Lunes 6 a.m. Despertadores suenan como locos en todas las habitaciones. Ducha, buscar los zapatos del uniforme, desayuno, merienda del colegio. Yo: 5 minutos de duda: "¿voy o no voy?". "Sí. Voy". Café, ropa de ejercicios.
7 a.m. Todos en la calle. Colegio, Clase de zumba.
Y arrancó el día...
8.30 a.m. Llego, reviso mails, instagram, facebook, LinkedIn, contesto mensajes de whatsapp. Desayuno.
9.30 a.m. Salgo a mi cápsula de moda en Tu Mañana en Telemetro. Maquillistas, peluqueros, producción.
10.30 a.m. Micrófono, camarógrafos, me dan mi pase y voy.
11.30 a.m.
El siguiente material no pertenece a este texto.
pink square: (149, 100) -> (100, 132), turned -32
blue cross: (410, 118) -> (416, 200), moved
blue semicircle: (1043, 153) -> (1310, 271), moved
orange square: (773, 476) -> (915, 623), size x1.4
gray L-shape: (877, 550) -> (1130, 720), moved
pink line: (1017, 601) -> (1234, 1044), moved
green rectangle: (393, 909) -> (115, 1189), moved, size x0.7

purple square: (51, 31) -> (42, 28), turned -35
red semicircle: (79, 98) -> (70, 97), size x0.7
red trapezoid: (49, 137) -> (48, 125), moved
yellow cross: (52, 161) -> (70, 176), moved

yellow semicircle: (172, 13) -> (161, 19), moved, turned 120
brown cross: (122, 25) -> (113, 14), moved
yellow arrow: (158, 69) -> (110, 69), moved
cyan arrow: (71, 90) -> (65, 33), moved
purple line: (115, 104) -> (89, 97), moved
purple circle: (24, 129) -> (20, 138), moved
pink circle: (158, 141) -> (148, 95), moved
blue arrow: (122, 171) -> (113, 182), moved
Cita para discutir una serie de talleres de imagen laboral para el personal de un banco.
1:00 p.m. Llego a casa, grabo videos para futuros posts, organizo cursos, promociones, sesiones de personal shopping con clientes privados.
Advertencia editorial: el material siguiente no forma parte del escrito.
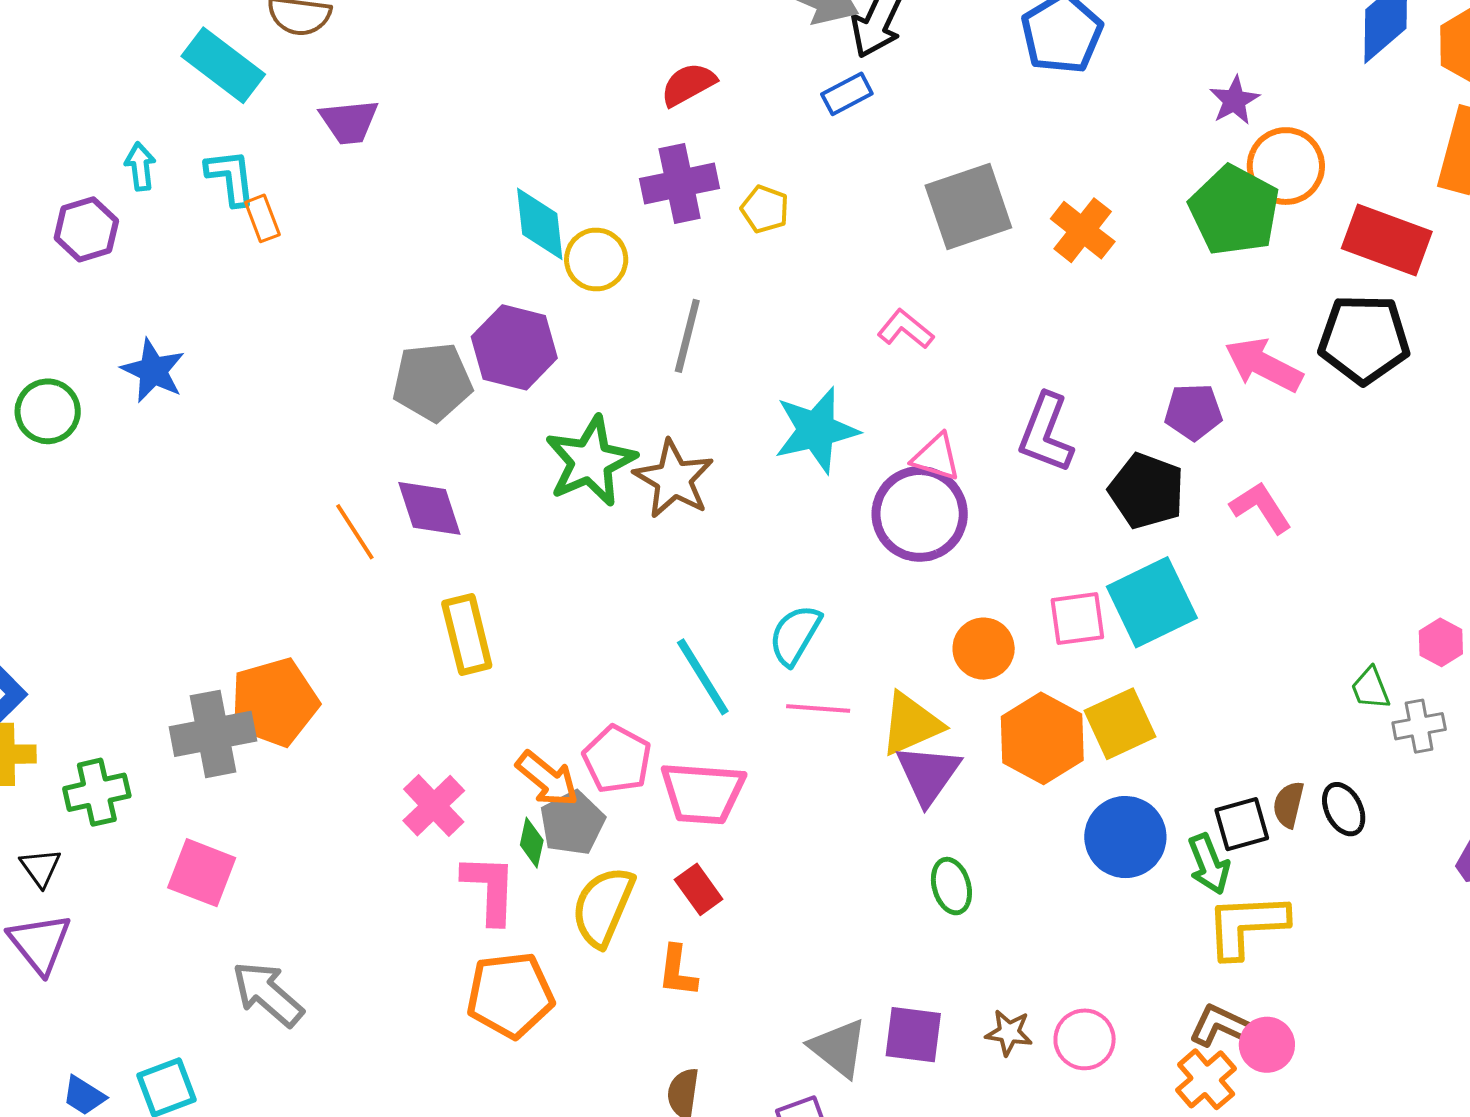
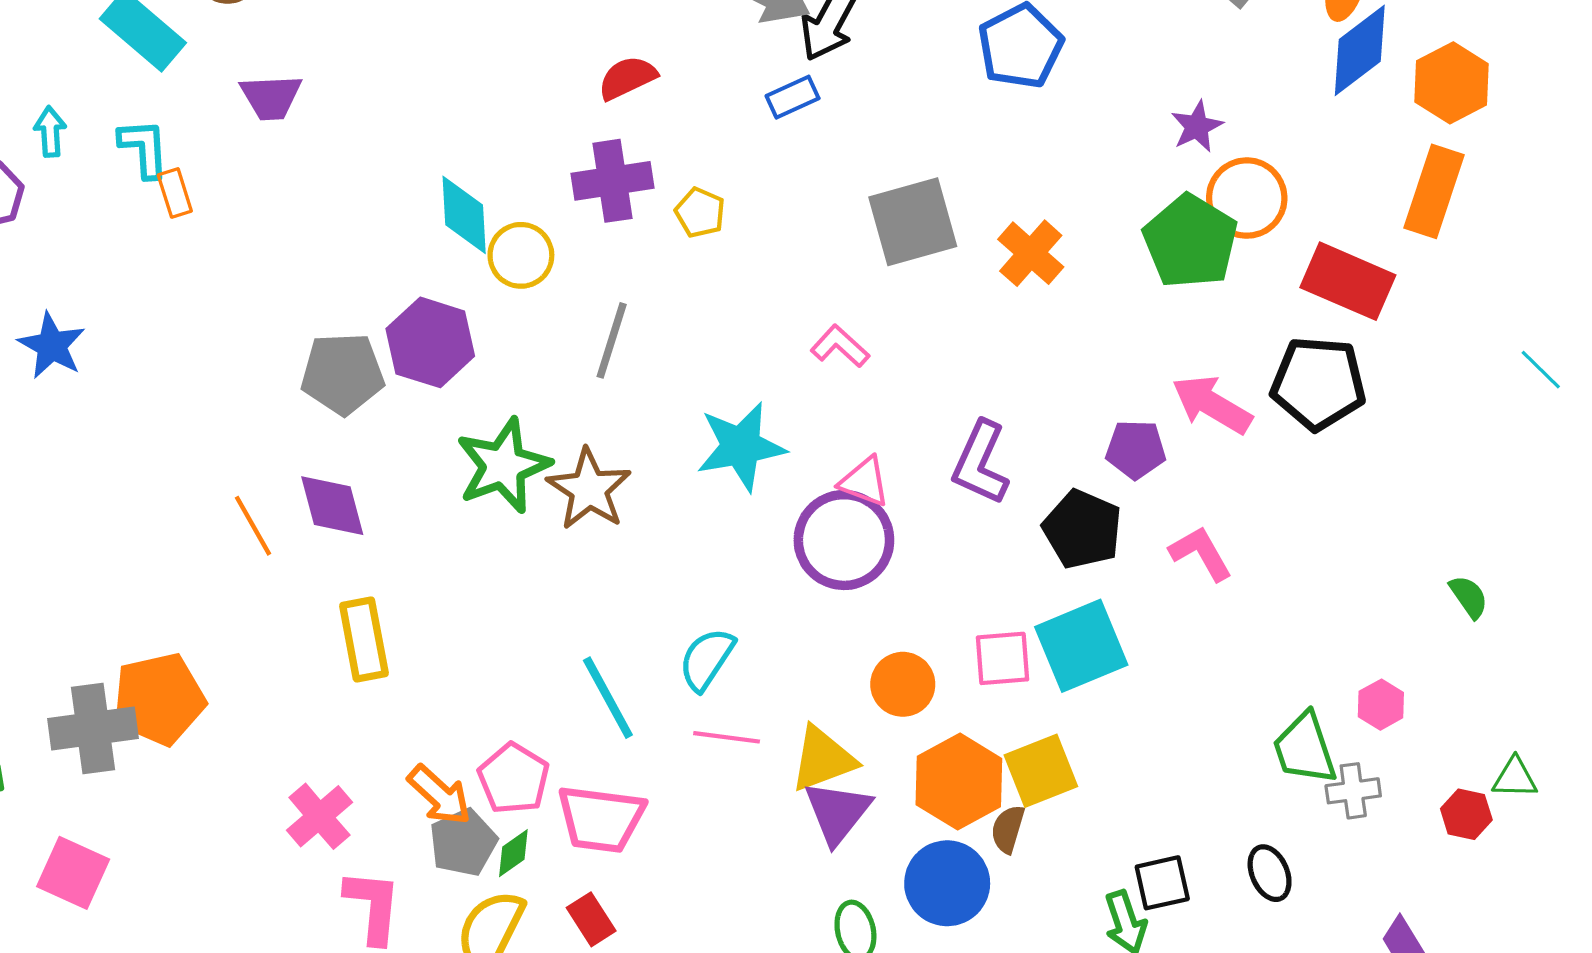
green trapezoid: (1371, 688) -> (1305, 749), size x1.6
brown semicircle: (1289, 805) -> (1008, 829), moved
blue circle: (1125, 837) -> (947, 883), moved
green diamond: (532, 843) -> (513, 853), moved, turned 39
2:00 p.m. Recoger niños en la escuela, almuerzo, bajón de azúcar de las 3pm. Otro café, por favor.
4:00 p.m. Me arreglo, me emperifollo y llego a un hotel a dar una charla de Moda y Estilo durante una hora a un grupo divino de mujeres profesionales que tiene una tarde de té.
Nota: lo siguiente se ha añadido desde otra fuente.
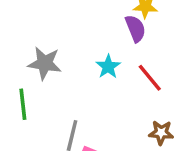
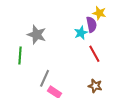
cyan star: (108, 67) -> (81, 33), moved

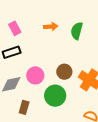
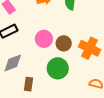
pink circle: (35, 75) -> (44, 39), moved

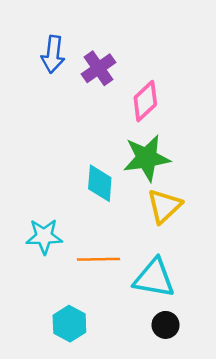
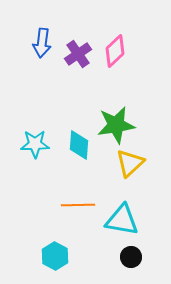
pink diamond: (145, 101) -> (115, 51), moved
cyan star: (44, 236) -> (35, 144), moved

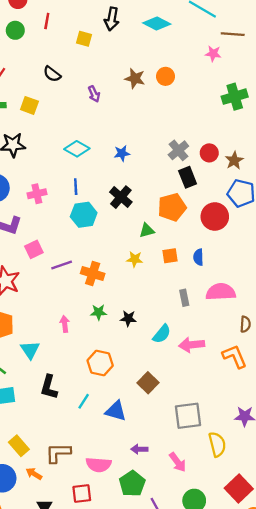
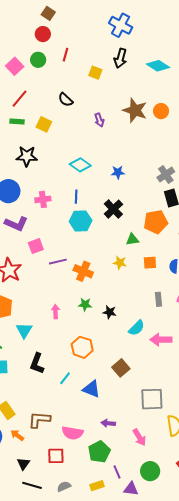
brown star: (135, 78) -> (135, 110), size x1.4

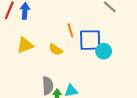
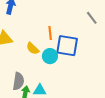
cyan circle: (104, 51) -> (50, 56), moved

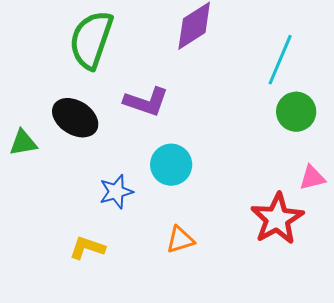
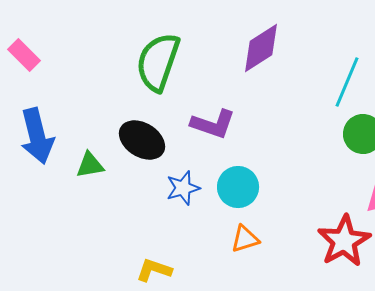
blue star: (116, 192) -> (183, 188), moved
orange triangle: (180, 240) -> (245, 239), moved

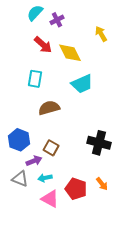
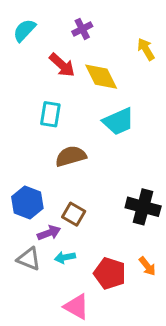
cyan semicircle: (35, 13) -> (24, 30), moved
pink triangle: (50, 199) -> (76, 307), moved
6:00 p.m. Regresé y volví a salir de casa: niñas al ballet. Aprovecho para ir al parque a correr 45 minutos.
8:30 p.m. ¡Paz! Cena ligera, buscar opciones para una propuesta de uniformes modernos y fashion para una empresa corredora de seguros. Alguna compra en internet para mi tienda online.
9:30 p.m. Bajando las revoluciones. Últimos mails y cotizaciones, mensajes de whatsapp a participantes de mis talleres.
11:00 p.m. Me arropo y veo un rato Netflix. Caigo en 20 minutos.
Y de nuevo mañana... ¡la vida!
¿Cómo se hace?
Decisión, organización, no retrasarme en nada, disciplina, hambre de vivir.
Fuerza de voluntad para levantarme a las 6 a.m. e irme a zumba. No para adelgazar, es porque me alegra la vida. Para mantener el peso corro en la noche.
Disciplina frente a la compu. No puedo dilatarlo o se amontona.
Organización: calendario con horas, calcular el tráfico, tener lista la ropa y el look siempre.
La bruja siempre sale. Yo controlo lo que puedo: exijo puntualidad mía, en la peluquería, en la modistería, y me encomiendo a... Las fuerzas de la naturaleza.
Ser mujer, mamá, trabajadora, hacer deporte, arreglarme lo mejor que puedo, dar el 100%. Es lo que hacemos nosotras. Cuando queremos. Como todo, es cuestión de decidirse.
La belleza, el éxito, la paz, la felicidad: son una decisión.
El camino: duro. Lo vale.
Y Tú: ¿cuál es tu plan, tu proyecto, tu meta? Los límites te los pones tú, solo tú, recuérdalo.